Interface Engineering to Enhance the Efficiency of Conventional Polymer Solar Cells by Alcohol-/Water-Soluble C-60 Materials Doped with Alkali Carbonates

Abstract

Two new C-60-based n-type materials, EGMC-OH and EGMC-COOH, functionalized with hydrophilic triethylene glycol groups (TEGs), have been synthesized and employed in conventional polymer solar cells. With the assistance of the TEG-based surfactant, EGMC-OH and EGMC COOH can be dissolved in highly polar solvents to implement the polar/nonpolar orthogonal solvent strategy, forming an electron modification layer (EML) without eroding the basis of ITO/PEDOT:PSS/P3HT:PC61M/EML/Ca/Al configuration with the insertion of the EGMC OH and EGMC COOH EML between the active layer and the electrode have thus been successfully realized by cost-effective solution processing techniques.
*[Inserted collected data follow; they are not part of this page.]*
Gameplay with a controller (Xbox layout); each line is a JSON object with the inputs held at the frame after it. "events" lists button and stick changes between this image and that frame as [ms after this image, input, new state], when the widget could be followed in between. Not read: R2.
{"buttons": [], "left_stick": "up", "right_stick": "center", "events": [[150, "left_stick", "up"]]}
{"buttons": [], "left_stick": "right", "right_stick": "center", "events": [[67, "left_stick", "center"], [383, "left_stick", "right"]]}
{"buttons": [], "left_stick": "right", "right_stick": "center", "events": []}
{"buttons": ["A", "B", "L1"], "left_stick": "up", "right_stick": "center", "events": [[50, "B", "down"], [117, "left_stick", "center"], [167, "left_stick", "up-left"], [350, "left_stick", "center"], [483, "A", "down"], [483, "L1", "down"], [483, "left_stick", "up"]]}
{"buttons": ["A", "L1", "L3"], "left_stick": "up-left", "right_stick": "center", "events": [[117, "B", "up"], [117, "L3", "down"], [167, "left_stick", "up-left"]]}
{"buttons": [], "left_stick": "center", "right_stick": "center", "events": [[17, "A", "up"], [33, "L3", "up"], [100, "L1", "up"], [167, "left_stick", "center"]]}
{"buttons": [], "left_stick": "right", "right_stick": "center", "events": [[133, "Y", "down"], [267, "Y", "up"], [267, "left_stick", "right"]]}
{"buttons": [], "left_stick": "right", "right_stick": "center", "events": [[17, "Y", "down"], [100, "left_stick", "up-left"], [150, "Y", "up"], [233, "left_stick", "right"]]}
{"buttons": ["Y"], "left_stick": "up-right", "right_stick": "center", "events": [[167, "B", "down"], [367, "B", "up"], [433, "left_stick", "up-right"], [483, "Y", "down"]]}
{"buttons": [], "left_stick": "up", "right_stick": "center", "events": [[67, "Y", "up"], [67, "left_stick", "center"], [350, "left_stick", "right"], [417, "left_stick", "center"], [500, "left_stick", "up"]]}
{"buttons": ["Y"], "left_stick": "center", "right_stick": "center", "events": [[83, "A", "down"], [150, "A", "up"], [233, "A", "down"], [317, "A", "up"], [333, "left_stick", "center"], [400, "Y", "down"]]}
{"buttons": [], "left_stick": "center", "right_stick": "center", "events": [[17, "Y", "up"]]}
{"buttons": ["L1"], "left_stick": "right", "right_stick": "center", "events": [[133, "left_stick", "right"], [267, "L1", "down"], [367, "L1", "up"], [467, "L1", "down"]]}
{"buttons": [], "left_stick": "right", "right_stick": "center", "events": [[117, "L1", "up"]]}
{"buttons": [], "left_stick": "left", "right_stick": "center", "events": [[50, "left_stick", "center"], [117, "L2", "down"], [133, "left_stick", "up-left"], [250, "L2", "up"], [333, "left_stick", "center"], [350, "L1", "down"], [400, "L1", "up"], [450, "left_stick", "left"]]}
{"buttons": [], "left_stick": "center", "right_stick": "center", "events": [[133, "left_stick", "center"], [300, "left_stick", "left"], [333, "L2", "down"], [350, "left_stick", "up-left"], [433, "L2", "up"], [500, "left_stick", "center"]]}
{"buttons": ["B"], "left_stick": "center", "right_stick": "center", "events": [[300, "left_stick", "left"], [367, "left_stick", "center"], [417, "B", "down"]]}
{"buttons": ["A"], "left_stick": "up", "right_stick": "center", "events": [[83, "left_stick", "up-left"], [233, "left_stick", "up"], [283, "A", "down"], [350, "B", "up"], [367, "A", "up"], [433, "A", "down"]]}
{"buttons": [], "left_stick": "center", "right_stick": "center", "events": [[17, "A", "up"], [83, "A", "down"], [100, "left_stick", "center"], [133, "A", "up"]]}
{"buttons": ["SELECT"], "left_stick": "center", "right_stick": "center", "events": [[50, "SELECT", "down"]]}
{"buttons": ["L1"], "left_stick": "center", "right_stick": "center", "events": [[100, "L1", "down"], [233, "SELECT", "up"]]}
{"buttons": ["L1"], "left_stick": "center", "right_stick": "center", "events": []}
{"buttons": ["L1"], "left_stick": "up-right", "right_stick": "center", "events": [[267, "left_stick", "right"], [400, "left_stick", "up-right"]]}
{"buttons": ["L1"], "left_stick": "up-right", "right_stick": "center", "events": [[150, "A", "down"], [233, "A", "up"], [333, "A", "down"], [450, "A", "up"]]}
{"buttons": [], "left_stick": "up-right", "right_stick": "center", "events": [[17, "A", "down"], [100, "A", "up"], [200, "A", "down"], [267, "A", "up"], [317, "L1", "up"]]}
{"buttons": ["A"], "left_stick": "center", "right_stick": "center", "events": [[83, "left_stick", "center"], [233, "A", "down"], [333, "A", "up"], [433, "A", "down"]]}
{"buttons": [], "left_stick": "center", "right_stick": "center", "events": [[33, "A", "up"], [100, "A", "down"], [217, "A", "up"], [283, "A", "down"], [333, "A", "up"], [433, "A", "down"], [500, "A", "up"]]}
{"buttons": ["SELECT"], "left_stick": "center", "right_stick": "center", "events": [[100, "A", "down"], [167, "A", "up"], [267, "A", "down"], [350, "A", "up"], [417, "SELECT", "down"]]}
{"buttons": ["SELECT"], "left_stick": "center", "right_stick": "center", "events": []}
Moreover, the electron conductivity of the EML can be improved by incorporating alkali carbonates into the EGMC-COOH EML. Compared to the pristine device with a PCE of 3.61%, the devices modified by the Li2CO3-doped EGMC-COOH EML achieved a highest PCE of 4.29%. Furthermore, we demonstrated that the formation of the EGMC-COOH EML can be utilized as a general approach in the fabrication of highly efficient multilayer conventional devices. With the incorporation of the EGMC-COOH doped with 40 wt % Li2CO3, the PCDCTBT-C8:PC17BM-based device exhibited a superior PCE of 4.51%, which outperformed the corresponding nonmodified device with a PCE of 3.63%.